→ Requirement
Retype every one of the following items word for word.

→ Records
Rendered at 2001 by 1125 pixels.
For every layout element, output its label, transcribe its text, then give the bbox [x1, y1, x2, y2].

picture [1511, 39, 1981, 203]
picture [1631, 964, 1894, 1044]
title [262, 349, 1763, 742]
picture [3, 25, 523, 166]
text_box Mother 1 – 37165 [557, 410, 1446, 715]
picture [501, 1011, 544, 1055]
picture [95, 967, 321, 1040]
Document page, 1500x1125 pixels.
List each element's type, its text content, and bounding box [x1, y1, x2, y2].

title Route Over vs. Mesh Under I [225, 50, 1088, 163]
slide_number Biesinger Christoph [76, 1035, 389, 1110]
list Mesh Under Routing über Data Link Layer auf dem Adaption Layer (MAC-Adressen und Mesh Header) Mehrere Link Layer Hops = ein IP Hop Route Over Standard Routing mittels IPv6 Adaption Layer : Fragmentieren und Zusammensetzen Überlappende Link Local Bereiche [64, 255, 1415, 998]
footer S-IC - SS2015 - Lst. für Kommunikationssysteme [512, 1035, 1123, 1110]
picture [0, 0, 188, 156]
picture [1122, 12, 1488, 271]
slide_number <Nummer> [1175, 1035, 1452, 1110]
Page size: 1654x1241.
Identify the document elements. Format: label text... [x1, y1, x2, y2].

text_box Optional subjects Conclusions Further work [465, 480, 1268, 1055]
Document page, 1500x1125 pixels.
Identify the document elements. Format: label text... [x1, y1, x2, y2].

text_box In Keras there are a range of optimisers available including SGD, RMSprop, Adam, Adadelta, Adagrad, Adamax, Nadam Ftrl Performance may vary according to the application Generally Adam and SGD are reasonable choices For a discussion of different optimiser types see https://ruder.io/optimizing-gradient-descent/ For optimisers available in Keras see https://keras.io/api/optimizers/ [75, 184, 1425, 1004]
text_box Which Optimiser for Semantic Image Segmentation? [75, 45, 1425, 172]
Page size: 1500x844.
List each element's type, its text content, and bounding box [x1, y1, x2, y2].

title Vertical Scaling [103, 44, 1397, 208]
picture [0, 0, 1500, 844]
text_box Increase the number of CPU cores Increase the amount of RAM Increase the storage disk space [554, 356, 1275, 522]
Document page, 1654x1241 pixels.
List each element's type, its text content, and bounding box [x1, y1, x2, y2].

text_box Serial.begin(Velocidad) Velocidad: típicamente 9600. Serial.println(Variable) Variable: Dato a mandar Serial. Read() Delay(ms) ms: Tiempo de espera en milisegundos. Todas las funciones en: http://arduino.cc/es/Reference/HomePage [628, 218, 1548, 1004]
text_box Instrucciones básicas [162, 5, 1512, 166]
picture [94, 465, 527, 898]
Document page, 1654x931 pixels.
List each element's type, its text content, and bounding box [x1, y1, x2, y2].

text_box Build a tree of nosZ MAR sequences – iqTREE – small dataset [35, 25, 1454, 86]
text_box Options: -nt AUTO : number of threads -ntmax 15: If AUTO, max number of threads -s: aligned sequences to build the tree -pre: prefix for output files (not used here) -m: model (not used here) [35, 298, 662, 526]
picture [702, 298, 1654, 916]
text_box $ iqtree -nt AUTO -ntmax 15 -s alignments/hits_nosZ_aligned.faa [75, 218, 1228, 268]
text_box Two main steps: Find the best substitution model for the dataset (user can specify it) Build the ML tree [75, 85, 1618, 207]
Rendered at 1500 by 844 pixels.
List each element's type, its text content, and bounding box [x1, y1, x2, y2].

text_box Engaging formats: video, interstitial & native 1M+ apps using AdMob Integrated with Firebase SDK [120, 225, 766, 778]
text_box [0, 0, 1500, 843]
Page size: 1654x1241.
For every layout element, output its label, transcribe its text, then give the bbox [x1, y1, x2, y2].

→ Result of the exercise
Rendered at 2001 by 1125 pixels.
For every layout element, output its label, transcribe its text, then give the bbox [x1, y1, x2, y2].

picture [1511, 39, 1981, 203]
picture [1631, 964, 1894, 1044]
title [262, 349, 1763, 742]
picture [3, 25, 523, 166]
text_box Mother 1 – 37165 [557, 410, 1446, 715]
picture [501, 1011, 544, 1055]
picture [95, 967, 321, 1040]
Document page, 1500x1125 pixels.
List each element's type, its text content, and bounding box [x1, y1, x2, y2].

title Route Over vs. Mesh Under I [225, 50, 1088, 163]
slide_number Biesinger Christoph [76, 1035, 389, 1110]
list Mesh Under Routing über Data Link Layer auf dem Adaption Layer (MAC-Adressen und Mesh Header) Mehrere Link Layer Hops = ein IP Hop Route Over Standard Routing mittels IPv6 Adaption Layer : Fragmentieren und Zusammensetzen Überlappende Link Local Bereiche [64, 255, 1415, 998]
footer S-IC - SS2015 - Lst. für Kommunikationssysteme [512, 1035, 1123, 1110]
picture [0, 0, 188, 156]
picture [1122, 12, 1488, 271]
slide_number <Nummer> [1175, 1035, 1452, 1110]
Page size: 1654x1241.
Identify the document elements. Format: label text... [x1, y1, x2, y2].

text_box Optional subjects Conclusions Further work [465, 480, 1268, 1055]
Document page, 1500x1125 pixels.
Identify the document elements. Format: label text... [x1, y1, x2, y2].

text_box In Keras there are a range of optimisers available including SGD, RMSprop, Adam, Adadelta, Adagrad, Adamax, Nadam Ftrl Performance may vary according to the application Generally Adam and SGD are reasonable choices For a discussion of different optimiser types see https://ruder.io/optimizing-gradient-descent/ For optimisers available in Keras see https://keras.io/api/optimizers/ [75, 184, 1425, 1004]
text_box Which Optimiser for Semantic Image Segmentation? [75, 45, 1425, 172]
Page size: 1500x844.
List each element's type, its text content, and bounding box [x1, y1, x2, y2].

title Vertical Scaling [103, 44, 1397, 208]
picture [0, 0, 1500, 844]
text_box Increase the number of CPU cores Increase the amount of RAM Increase the storage disk space [554, 356, 1275, 522]
Document page, 1654x1241 pixels.
List each element's type, its text content, and bounding box [x1, y1, x2, y2].

text_box Serial.begin(Velocidad) Velocidad: típicamente 9600. Serial.println(Variable) Variable: Dato a mandar Serial. Read() Delay(ms) ms: Tiempo de espera en milisegundos. Todas las funciones en: http://arduino.cc/es/Reference/HomePage [628, 218, 1548, 1004]
text_box Instrucciones básicas [162, 5, 1512, 166]
picture [94, 465, 527, 898]
Document page, 1654x931 pixels.
List each element's type, its text content, and bounding box [x1, y1, x2, y2].

text_box Build a tree of nosZ MAR sequences – iqTREE – small dataset [35, 25, 1454, 86]
text_box Options: -nt AUTO : number of threads -ntmax 15: If AUTO, max number of threads -s: aligned sequences to build the tree -pre: prefix for output files (not used here) -m: model (not used here) [35, 298, 662, 526]
picture [702, 298, 1654, 916]
text_box $ iqtree -nt AUTO -ntmax 15 -s alignments/hits_nosZ_aligned.faa [75, 218, 1228, 268]
text_box Two main steps: Find the best substitution model for the dataset (user can specify it) Build the ML tree [75, 85, 1618, 207]
Rendered at 1500 by 844 pixels.
List each element's type, its text content, and bounding box [x1, y1, x2, y2].

text_box Engaging formats: video, interstitial & native 1M+ apps using AdMob Integrated with Firebase SDK [120, 225, 766, 778]
text_box [0, 0, 1500, 843]
Page size: 1654x1241.
For every layout element, output its label, transcribe its text, then give the bbox [x1, y1, x2, y2].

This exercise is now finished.